1040.com’s services are exclusively focused on electronic tax filing solutions with specific features aimed to make the process simple and fast. While our previous campaigns had shown strong return on ad spend using digital media and search advertising, we recommended testing programmatic television as a way to create cross-screen reach and frequency. The strategy was aimed at creating greater brand recognition in this competitive vertical, and ultimately drive e-files at a lower overall cost.
Tracking the effectiveness of television as a part of the media mix meant that we needed to establish an attribution model capable of indicating the effectiveness of broadcast within a very long conversion process. Based on historical data, we knew that many, if not the majority, of the e-files would come on the last day of the tax season.
Using programmatic television gave us the most flexible and cost-efficient way to purchase broadcast. Based on segmentation research and audience attributes, we aligned our contextual strategies in digital with similar programming and targeting in television. In addition to this, remarketing and brand search were planned to complement our prospecting strategies by driving additional frequency.
Various data feeds were established with the attribution platform in order to track television log files and ad serving data from digital media and search engine advertising. Non-paid marketing was also tracked and consisted of social, search engine marketing and organic contribution to conversion.

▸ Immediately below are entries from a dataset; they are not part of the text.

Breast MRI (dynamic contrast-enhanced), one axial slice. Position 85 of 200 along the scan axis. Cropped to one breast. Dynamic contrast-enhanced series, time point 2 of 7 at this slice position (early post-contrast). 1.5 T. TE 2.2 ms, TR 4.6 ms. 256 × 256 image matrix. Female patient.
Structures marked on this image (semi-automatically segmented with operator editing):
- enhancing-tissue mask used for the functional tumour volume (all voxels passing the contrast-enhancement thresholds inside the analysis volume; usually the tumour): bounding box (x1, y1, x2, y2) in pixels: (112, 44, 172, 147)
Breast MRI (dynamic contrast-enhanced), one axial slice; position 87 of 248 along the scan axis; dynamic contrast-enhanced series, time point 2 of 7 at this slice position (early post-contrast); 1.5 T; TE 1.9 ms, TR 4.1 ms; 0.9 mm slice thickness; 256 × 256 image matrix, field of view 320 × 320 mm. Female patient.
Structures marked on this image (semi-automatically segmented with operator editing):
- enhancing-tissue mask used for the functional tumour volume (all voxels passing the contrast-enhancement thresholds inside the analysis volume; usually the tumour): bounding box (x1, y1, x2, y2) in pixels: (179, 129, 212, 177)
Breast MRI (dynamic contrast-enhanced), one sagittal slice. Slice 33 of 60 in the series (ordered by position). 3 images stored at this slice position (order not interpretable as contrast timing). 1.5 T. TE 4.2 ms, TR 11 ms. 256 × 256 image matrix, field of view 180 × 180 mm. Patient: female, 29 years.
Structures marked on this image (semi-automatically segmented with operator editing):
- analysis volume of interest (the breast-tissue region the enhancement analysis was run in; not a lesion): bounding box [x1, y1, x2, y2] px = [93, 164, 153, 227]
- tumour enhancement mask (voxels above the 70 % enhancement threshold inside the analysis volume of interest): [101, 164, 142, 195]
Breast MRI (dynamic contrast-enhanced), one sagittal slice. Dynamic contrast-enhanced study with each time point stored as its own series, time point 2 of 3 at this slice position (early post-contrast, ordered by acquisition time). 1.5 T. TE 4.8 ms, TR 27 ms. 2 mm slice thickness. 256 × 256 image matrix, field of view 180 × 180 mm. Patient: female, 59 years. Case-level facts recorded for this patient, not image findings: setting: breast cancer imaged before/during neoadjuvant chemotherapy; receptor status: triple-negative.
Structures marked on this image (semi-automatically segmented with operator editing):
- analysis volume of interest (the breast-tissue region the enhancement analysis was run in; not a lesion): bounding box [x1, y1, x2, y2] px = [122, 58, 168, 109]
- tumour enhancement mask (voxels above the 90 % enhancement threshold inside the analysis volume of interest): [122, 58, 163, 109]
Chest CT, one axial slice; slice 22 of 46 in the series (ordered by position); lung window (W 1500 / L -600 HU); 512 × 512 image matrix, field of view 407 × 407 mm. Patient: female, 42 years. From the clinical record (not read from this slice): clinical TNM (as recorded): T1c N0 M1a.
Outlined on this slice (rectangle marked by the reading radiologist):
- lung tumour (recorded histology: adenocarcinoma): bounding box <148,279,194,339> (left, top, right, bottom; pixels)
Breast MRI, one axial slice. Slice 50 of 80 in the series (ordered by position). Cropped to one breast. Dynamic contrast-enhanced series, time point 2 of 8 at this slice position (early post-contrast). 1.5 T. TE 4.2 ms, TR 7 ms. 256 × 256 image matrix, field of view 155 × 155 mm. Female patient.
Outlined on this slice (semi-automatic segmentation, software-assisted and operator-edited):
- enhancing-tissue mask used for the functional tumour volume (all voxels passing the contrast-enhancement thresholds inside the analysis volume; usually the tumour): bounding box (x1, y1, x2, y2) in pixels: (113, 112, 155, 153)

In order to validate the data, we tested with television both in- and out-of- market. Over 31 million households were served television ads across nine different networks.
At the end of tax season, completed e-files were analyzed within the attribution model for the most effective path-to-purchase. When the data was segmented to analyze the impact of television specifically, a distinct trend emerged.
With television included in the media mix, paid media only accounted for roughly one-third of all frequency driving sales. With television out-of-market, over two-thirds of the total attribution frequency was attributed to paid media. This meant that with television in-market, paid media was twice as effective at driving e-files, and also served to increase the effectiveness of organic and direct traffic to the site leading to conversion.
In order to gain the same volume of conversions with television out-of-market, paid media essentially had to work exponentially harder to make up the difference in the overall media mix. This created a spike of nearly 400% in the cost-per-acquisition when only digital and search were running.
The inclusion of television in the media mix drove an 80% reduction in the overall cost-per-acquisition and a 34% reduction in the frequency needed to drive conversions. The media mix was clearly much more effective and efficient with television included.